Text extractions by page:
%%
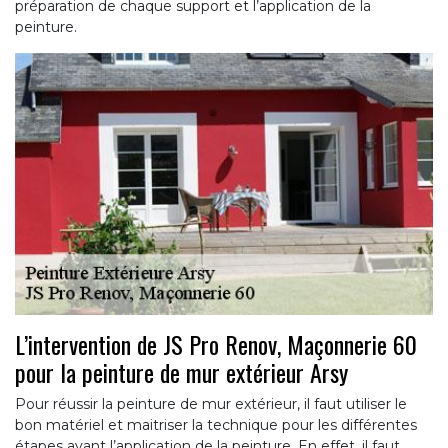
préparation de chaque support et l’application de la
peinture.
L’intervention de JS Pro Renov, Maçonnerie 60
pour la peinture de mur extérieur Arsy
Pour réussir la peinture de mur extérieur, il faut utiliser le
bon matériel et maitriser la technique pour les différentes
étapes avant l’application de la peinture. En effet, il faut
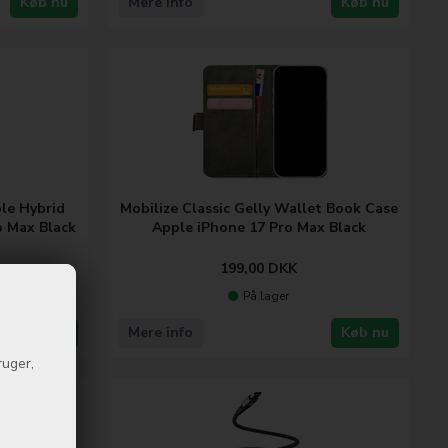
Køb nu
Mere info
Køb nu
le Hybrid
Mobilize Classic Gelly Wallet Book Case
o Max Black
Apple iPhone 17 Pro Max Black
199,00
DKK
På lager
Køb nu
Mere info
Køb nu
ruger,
%%
%%
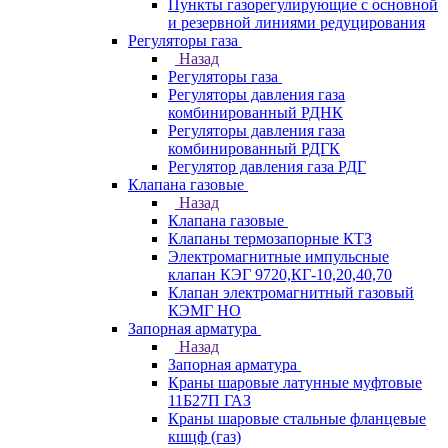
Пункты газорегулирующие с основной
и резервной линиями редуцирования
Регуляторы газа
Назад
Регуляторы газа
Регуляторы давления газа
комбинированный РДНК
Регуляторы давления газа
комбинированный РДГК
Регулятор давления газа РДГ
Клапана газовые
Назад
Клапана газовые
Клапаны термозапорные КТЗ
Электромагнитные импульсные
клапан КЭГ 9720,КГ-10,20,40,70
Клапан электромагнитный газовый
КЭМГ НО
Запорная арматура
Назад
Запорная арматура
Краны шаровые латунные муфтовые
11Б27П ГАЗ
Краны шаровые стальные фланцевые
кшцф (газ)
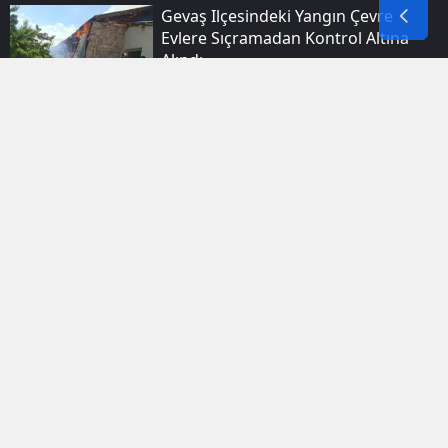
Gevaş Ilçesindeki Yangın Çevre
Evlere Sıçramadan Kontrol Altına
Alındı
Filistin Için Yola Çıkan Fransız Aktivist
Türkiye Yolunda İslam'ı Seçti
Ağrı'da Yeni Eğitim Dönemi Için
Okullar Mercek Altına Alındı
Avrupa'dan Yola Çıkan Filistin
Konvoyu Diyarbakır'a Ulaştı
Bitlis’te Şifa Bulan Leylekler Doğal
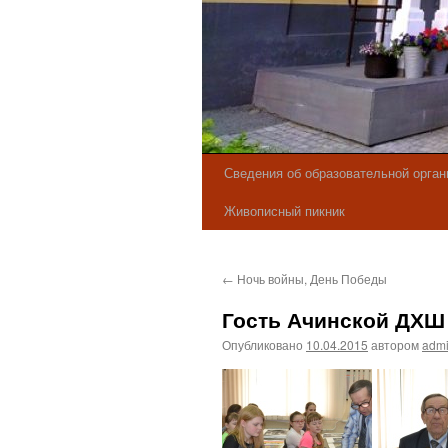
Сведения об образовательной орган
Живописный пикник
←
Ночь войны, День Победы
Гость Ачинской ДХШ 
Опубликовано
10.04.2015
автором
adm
%%
In the records above, copy the lines exactly, starting with the line containing "Пункты газорегулирующие с основной" and going on through the line containing "Клапаны термозапорные КТЗ", including both of those lines.

Result of this task:
Пункты газорегулирующие с основной
и резервной линиями редуцирования
Регуляторы газа
Назад
Регуляторы газа
Регуляторы давления газа
комбинированный РДНК
Регуляторы давления газа
комбинированный РДГК
Регулятор давления газа РДГ
Клапана газовые
Назад
Клапана газовые
Клапаны термозапорные КТЗ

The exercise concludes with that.